> [WORK TASK]: Leave out all pictures. Return exactly the lines from the top of the material through the line containing "(IHC) staining of".

> [GIVEN INFORMATION]:
= = =
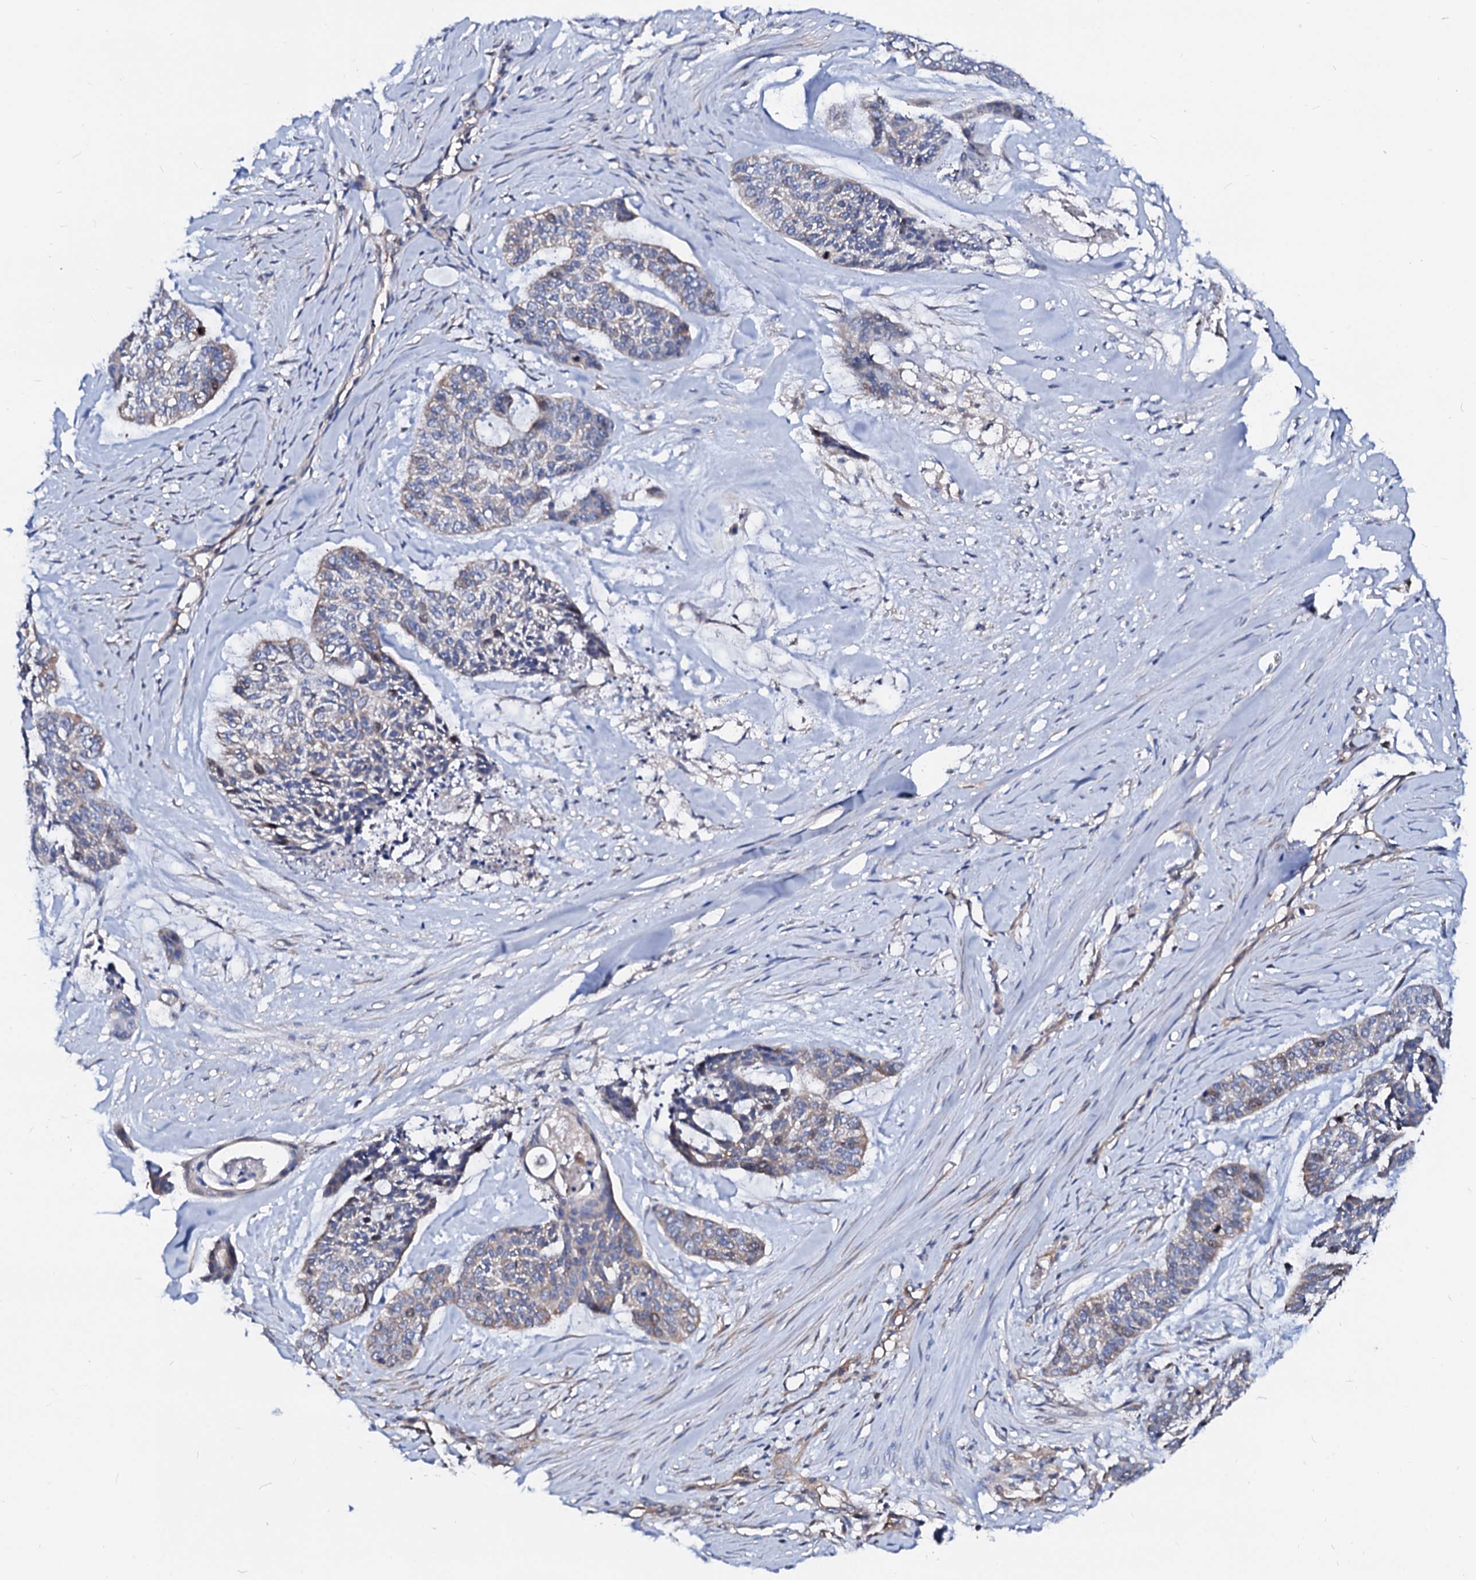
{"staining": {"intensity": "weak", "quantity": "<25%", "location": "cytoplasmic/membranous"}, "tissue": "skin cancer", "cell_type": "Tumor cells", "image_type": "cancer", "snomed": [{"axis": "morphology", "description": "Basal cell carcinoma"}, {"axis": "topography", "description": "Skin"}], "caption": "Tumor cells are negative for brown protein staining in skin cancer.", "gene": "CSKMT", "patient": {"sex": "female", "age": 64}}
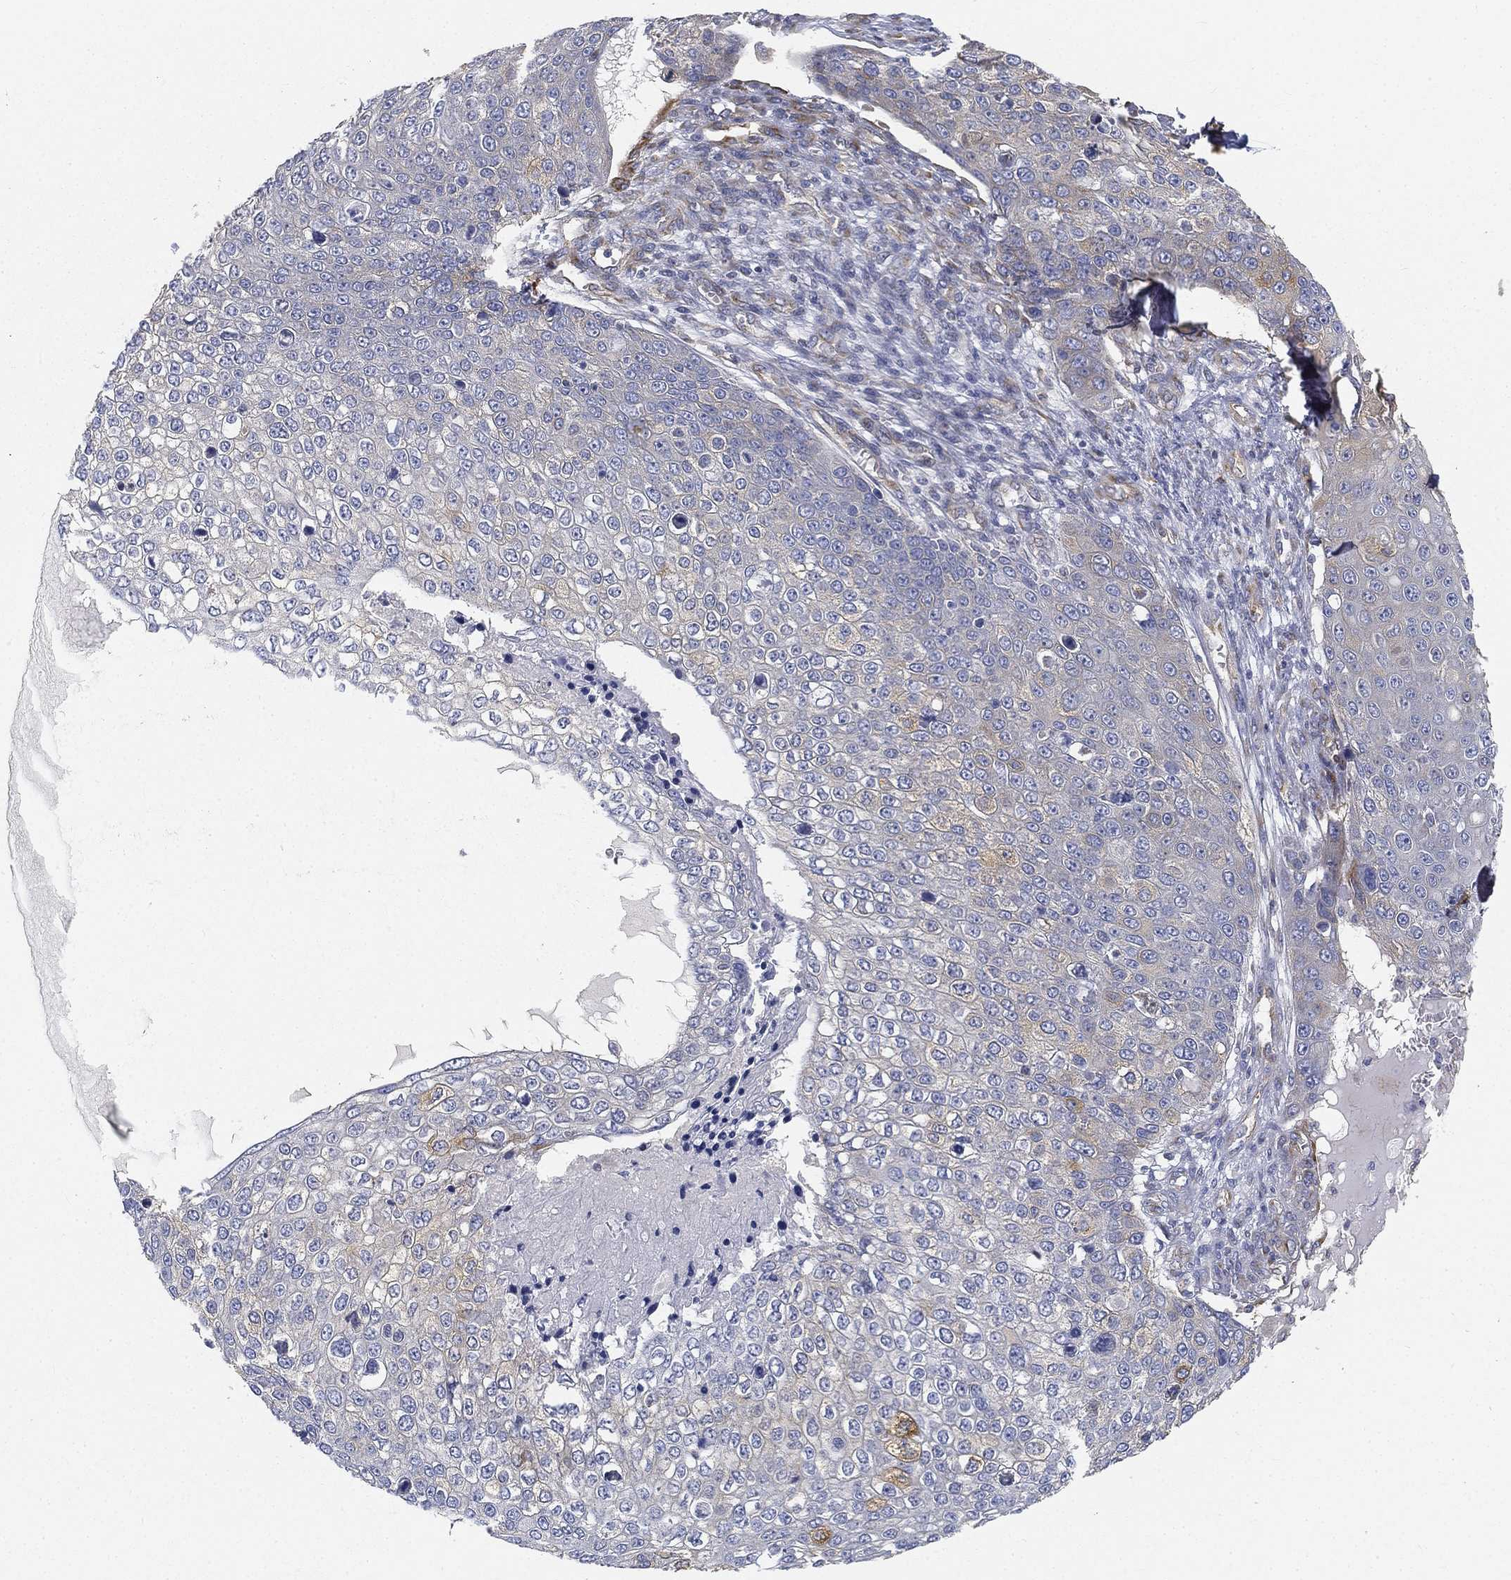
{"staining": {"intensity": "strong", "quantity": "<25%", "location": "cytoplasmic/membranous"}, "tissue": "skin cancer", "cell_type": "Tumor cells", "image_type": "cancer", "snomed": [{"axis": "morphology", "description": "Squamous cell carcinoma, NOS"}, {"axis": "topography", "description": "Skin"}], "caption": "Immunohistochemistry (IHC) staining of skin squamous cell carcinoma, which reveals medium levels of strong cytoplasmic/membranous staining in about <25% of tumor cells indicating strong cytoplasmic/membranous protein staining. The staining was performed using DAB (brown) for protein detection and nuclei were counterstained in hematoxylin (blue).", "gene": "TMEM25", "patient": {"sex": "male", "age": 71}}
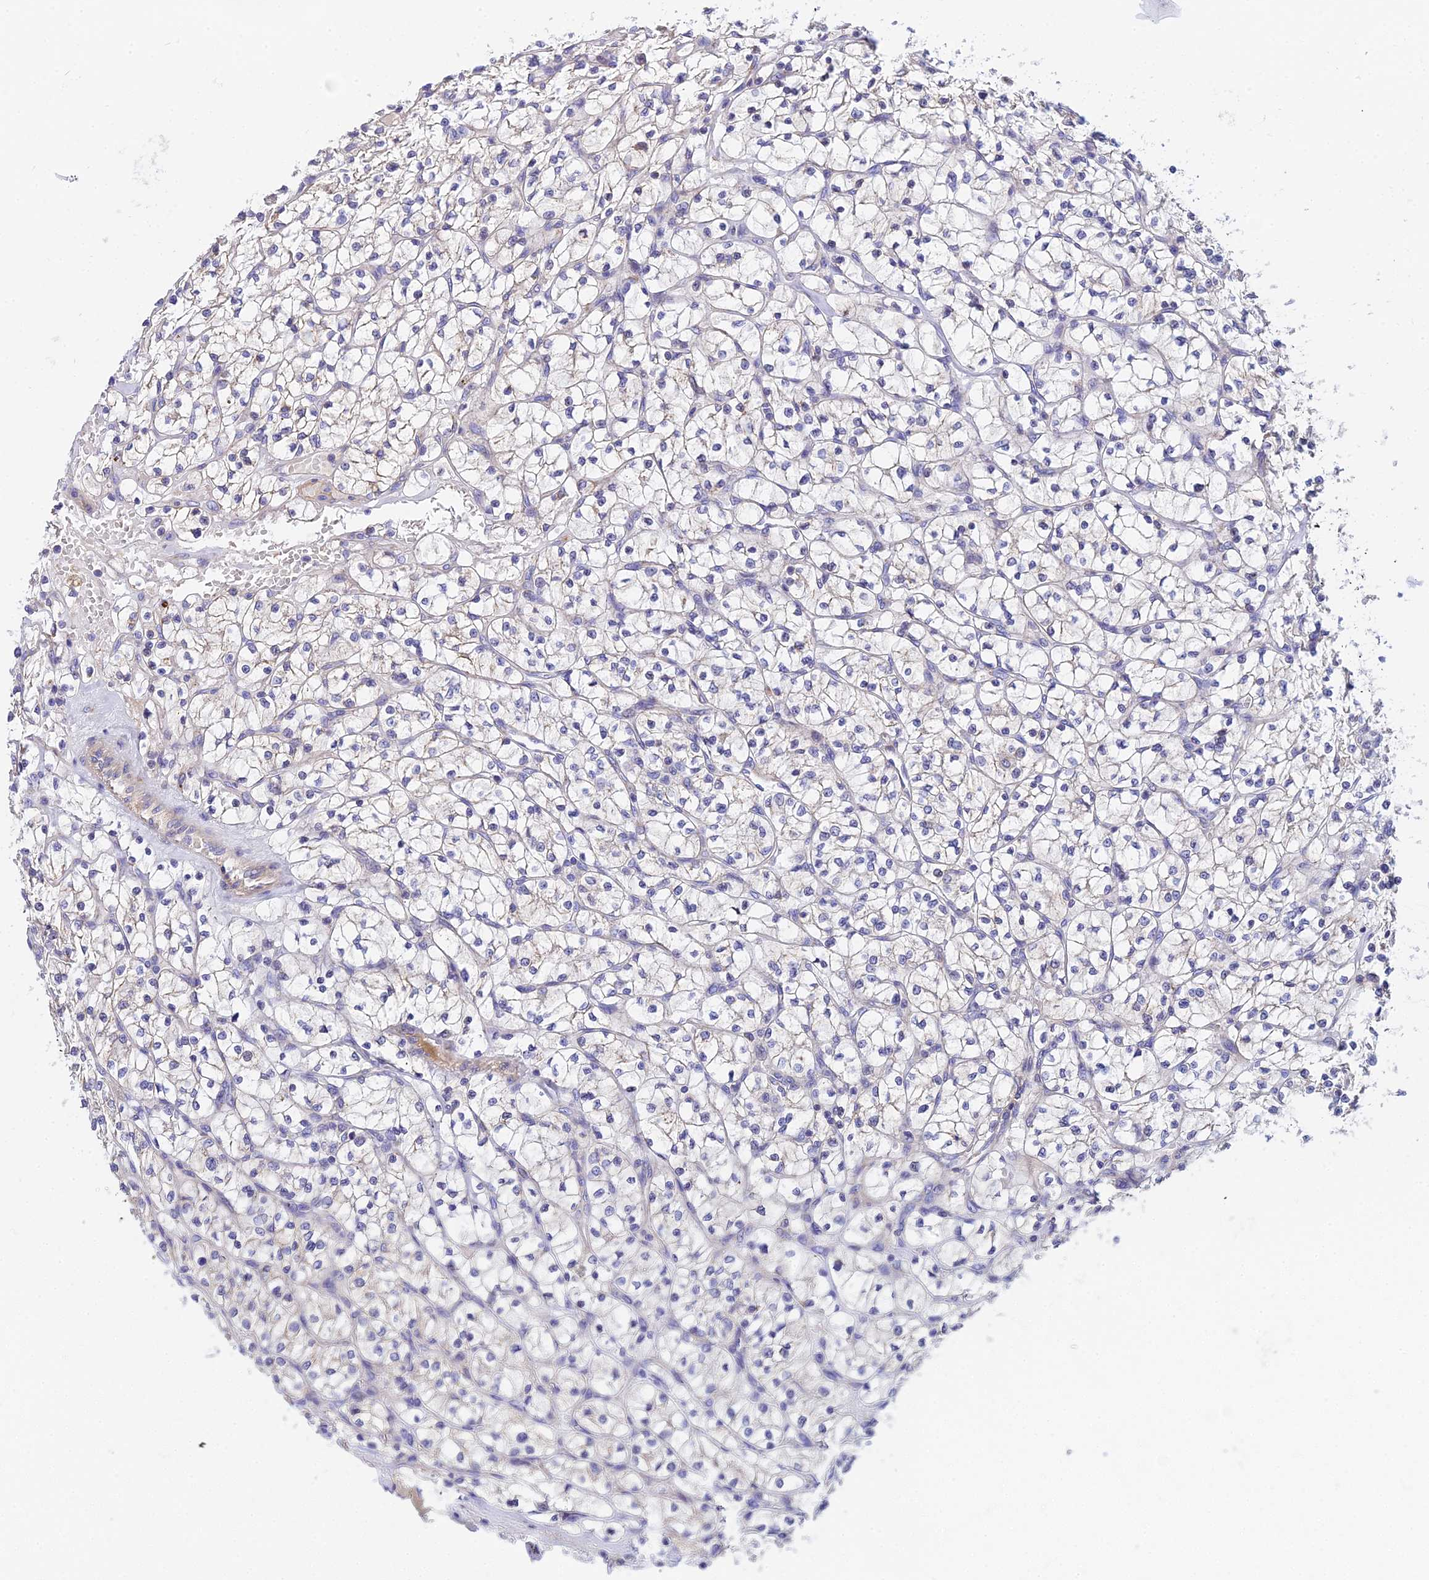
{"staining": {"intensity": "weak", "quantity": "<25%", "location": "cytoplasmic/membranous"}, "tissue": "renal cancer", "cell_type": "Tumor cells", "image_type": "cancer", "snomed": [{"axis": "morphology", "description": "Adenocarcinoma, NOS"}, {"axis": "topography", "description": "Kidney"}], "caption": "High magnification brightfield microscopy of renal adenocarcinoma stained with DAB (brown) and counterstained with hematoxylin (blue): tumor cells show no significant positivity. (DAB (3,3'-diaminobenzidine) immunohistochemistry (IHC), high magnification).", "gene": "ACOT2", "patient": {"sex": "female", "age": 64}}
= = =
> [RESPONSE TO THIS TASK]:
{"staining": {"intensity": "weak", "quantity": "<25%", "location": "cytoplasmic/membranous"}, "tissue": "skin cancer", "cell_type": "Tumor cells", "image_type": "cancer", "snomed": [{"axis": "morphology", "description": "Basal cell carcinoma"}, {"axis": "topography", "description": "Skin"}], "caption": "Tumor cells are negative for brown protein staining in skin cancer.", "gene": "CSKMT", "patient": {"sex": "female", "age": 64}}
{"staining": {"intensity": "strong", "quantity": "<25%", "location": "cytoplasmic/membranous"}, "tissue": "skin cancer", "cell_type": "Tumor cells", "image_type": "cancer", "snomed": [{"axis": "morphology", "description": "Squamous cell carcinoma, NOS"}, {"axis": "topography", "description": "Skin"}], "caption": "Immunohistochemistry (IHC) staining of skin squamous cell carcinoma, which reveals medium levels of strong cytoplasmic/membranous staining in about <25% of tumor cells indicating strong cytoplasmic/membranous protein staining. The staining was performed using DAB (brown) for protein detection and nuclei were counterstained in hematoxylin (blue).", "gene": "TMEM25", "patient": {"sex": "male", "age": 71}}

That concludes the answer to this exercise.